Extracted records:
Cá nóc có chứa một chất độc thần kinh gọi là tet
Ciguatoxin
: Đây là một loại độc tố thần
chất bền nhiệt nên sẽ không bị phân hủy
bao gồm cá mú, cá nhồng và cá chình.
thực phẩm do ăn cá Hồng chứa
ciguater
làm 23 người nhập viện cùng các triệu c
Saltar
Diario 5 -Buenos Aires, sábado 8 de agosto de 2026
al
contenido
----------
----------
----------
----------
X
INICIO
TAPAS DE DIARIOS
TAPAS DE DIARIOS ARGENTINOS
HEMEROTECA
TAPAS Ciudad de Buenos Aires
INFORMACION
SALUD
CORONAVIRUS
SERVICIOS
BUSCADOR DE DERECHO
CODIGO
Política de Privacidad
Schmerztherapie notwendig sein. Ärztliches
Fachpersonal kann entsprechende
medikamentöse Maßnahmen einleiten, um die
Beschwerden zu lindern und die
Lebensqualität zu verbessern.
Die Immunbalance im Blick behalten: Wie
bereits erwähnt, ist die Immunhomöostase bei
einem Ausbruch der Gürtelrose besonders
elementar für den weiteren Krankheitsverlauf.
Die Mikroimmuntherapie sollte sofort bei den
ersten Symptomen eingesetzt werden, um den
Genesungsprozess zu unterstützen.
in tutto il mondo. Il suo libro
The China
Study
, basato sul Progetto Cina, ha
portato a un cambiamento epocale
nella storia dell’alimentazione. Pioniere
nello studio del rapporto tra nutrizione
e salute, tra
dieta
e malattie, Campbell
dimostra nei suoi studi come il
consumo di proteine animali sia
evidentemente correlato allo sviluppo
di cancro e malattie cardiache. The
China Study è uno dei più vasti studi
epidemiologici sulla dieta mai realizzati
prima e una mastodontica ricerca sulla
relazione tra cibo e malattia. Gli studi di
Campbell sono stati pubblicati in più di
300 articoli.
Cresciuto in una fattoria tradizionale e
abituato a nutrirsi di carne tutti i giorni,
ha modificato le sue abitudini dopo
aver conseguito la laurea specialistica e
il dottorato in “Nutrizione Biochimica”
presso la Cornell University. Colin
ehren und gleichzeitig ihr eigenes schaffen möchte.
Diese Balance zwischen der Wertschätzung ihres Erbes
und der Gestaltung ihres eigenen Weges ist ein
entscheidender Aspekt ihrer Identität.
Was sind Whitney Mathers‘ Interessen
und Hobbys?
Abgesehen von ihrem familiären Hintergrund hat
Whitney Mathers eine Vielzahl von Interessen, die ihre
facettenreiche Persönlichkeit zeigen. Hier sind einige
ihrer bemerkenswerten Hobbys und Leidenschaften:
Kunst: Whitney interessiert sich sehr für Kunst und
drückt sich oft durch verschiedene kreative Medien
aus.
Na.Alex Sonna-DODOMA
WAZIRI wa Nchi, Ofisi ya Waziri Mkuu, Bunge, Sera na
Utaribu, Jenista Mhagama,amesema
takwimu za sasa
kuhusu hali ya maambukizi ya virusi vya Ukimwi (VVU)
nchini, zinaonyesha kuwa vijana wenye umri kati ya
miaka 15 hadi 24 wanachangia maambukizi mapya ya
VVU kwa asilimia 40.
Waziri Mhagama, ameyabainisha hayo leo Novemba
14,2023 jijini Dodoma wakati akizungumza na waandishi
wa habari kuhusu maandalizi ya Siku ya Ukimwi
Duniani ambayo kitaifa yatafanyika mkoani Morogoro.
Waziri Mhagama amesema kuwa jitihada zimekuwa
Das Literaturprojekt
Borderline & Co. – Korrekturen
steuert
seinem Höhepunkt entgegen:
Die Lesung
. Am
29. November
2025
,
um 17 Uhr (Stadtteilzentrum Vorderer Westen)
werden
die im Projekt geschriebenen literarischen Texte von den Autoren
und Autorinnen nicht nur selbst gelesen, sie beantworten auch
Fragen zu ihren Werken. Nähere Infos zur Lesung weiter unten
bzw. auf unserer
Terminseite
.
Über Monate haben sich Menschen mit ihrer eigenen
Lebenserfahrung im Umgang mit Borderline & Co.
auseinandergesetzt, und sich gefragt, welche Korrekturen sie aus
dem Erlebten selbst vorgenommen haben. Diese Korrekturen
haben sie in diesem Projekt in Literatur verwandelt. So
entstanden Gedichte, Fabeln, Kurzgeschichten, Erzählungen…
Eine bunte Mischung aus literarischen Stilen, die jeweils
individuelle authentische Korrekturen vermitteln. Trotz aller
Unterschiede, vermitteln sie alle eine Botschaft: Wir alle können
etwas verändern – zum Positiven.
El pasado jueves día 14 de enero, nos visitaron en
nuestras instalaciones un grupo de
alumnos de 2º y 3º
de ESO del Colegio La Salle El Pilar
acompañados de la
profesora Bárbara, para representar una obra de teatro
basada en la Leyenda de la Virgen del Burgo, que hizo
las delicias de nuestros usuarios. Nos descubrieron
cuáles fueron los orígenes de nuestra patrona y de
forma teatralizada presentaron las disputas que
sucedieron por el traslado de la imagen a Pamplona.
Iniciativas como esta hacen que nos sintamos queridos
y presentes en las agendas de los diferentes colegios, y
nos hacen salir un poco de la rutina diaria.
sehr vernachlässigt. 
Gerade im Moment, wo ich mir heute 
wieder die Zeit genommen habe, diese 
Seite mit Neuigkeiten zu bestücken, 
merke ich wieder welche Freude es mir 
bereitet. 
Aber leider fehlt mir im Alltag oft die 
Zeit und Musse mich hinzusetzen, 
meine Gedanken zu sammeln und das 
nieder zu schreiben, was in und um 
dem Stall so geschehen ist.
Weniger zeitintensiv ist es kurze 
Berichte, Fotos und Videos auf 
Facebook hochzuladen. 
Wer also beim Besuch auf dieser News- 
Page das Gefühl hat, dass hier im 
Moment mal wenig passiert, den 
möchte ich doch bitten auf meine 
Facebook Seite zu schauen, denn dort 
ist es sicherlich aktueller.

* [YOUR GOAL] In your answer, include only the lines above starting at the line that holds "presso la Cornell University. Colin" and ending at the line that holds "El pasado jueves", copied exactly.

* [RESPONSE AREA]
presso la Cornell University. Colin
ehren und gleichzeitig ihr eigenes schaffen möchte.
Diese Balance zwischen der Wertschätzung ihres Erbes
und der Gestaltung ihres eigenen Weges ist ein
entscheidender Aspekt ihrer Identität.
Was sind Whitney Mathers‘ Interessen
und Hobbys?
Abgesehen von ihrem familiären Hintergrund hat
Whitney Mathers eine Vielzahl von Interessen, die ihre
facettenreiche Persönlichkeit zeigen. Hier sind einige
ihrer bemerkenswerten Hobbys und Leidenschaften:
Kunst: Whitney interessiert sich sehr für Kunst und
drückt sich oft durch verschiedene kreative Medien
aus.
Na.Alex Sonna-DODOMA
WAZIRI wa Nchi, Ofisi ya Waziri Mkuu, Bunge, Sera na
Utaribu, Jenista Mhagama,amesema
takwimu za sasa
kuhusu hali ya maambukizi ya virusi vya Ukimwi (VVU)
nchini, zinaonyesha kuwa vijana wenye umri kati ya
miaka 15 hadi 24 wanachangia maambukizi mapya ya
VVU kwa asilimia 40.
Waziri Mhagama, ameyabainisha hayo leo Novemba
14,2023 jijini Dodoma wakati akizungumza na waandishi
wa habari kuhusu maandalizi ya Siku ya Ukimwi
Duniani ambayo kitaifa yatafanyika mkoani Morogoro.
Waziri Mhagama amesema kuwa jitihada zimekuwa
Das Literaturprojekt
Borderline & Co. – Korrekturen
steuert
seinem Höhepunkt entgegen:
Die Lesung
. Am
29. November
2025
,
um 17 Uhr (Stadtteilzentrum Vorderer Westen)
werden
die im Projekt geschriebenen literarischen Texte von den Autoren
und Autorinnen nicht nur selbst gelesen, sie beantworten auch
Fragen zu ihren Werken. Nähere Infos zur Lesung weiter unten
bzw. auf unserer
Terminseite
.
Über Monate haben sich Menschen mit ihrer eigenen
Lebenserfahrung im Umgang mit Borderline & Co.
auseinandergesetzt, und sich gefragt, welche Korrekturen sie aus
dem Erlebten selbst vorgenommen haben. Diese Korrekturen
haben sie in diesem Projekt in Literatur verwandelt. So
entstanden Gedichte, Fabeln, Kurzgeschichten, Erzählungen…
Eine bunte Mischung aus literarischen Stilen, die jeweils
individuelle authentische Korrekturen vermitteln. Trotz aller
Unterschiede, vermitteln sie alle eine Botschaft: Wir alle können
etwas verändern – zum Positiven.
El pasado jueves día 14 de enero, nos visitaron en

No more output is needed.